Summer café sessions “I am Jewish, and I prosper. “have, for several years, belonged among the constant parts of our program. This year, during the hot summer days, we invited two musicians, Debora Konečná and David Kalhous, to the panel. The debate was, as usual, led by Irena Kalousová, who enriched the debate by her close friendship and familiarity with both guests.
Naturally, the focal point of the debate was music – both Debora and David revealed stories from their early years as musicians, from their studies and family music background. They both emphasized the importance of being led in music by parents and their hard beginnings in a form of drills they experienced as children.

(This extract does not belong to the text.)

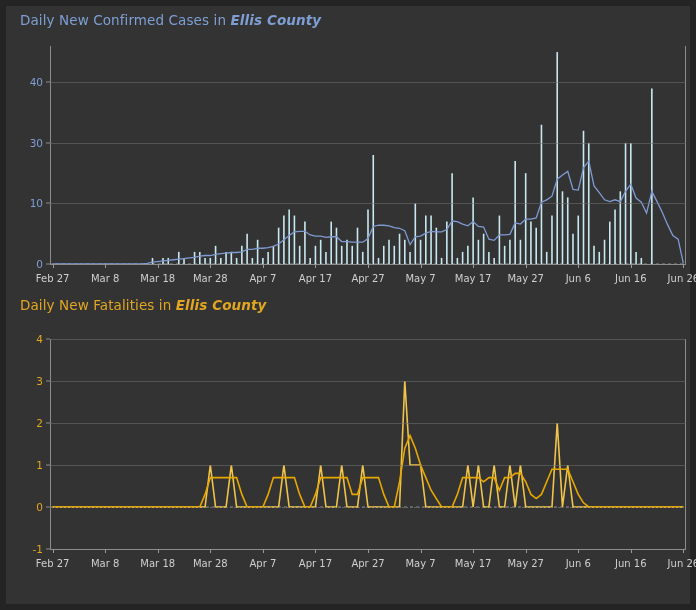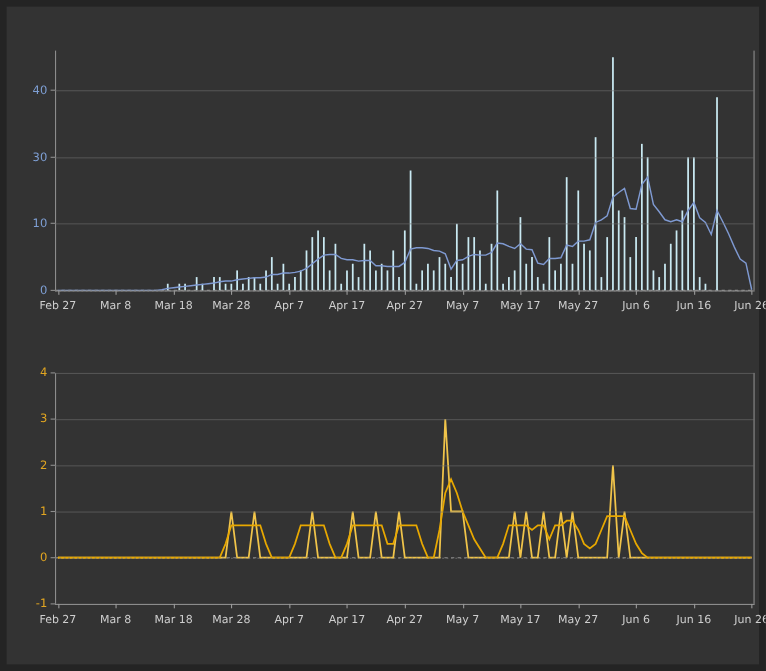"Daily New Confirmed Cases in" div.chart-title { html: none -> <div> <span>Daily New Confirmed Cases in </span><span>Ellis County</span> </div> }
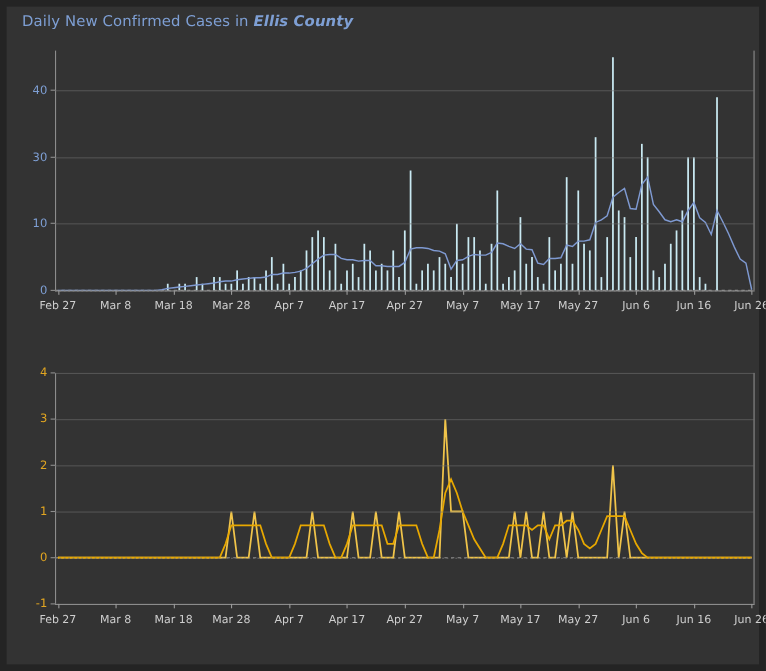"Daily New Fatalities in Ellis" div.chart-title { html: none -> <div> <span>Daily New Fatalities in </span><span>Ellis County</span> </div> }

David Kalhous spoke on the importance of overall cultural context the children grow up in and its effect on their later interest in the arts – according to David, leading children to have an interest in music is not enough, one has to introduce the children to the world of theatre, arts, literature and architecture. Debora Konečná mentioned a scientifically confirmed fact that if children intensely devote their time to music, play musical instrument and actively make music, it improves their mathematical abilities as well as the abilities to read and analyze text. David Kalhous confirmed this fact and claimed that he has observed this fact with the schoolmates of his daughter, who attends special music school. Debora and David came to an agreement that in music studies, it is very important that the students experience the joy and true interest in music and also expressed that children should start their music studies in their early years so as they do not miss the moment of “the open doors”. In that connection, both of the musicians shared their observation of how difficult it is nowadays to make children be interested in music. We live in the time that has a lot to offer to children. There are plenty of other attractive things around. Moreover, the music classes at elementary schools are often put on the sidetrack as opposed to other subjects, which are considered more important for the practical life of children.
The second part of the Café session was traditionally devoted to Jewish topics. Both guests were asked questions about their Jewish family history. Debora spoke about her natural Jewish life in the times of her childhood, which she likes to remember. She also talked about her parenting and her effort to bring Jewish elements into the life of her children; she tries to introduce those elements in a stable and natural way to her children. David Kalhous talked about his experience as a parent in New York, a city rich in many ways of active Jewish life. At the same time, he talked about his experience as a musician who often associates with environment of left-wing oriented artists, an environment which greatly criticizes current Israeli developments.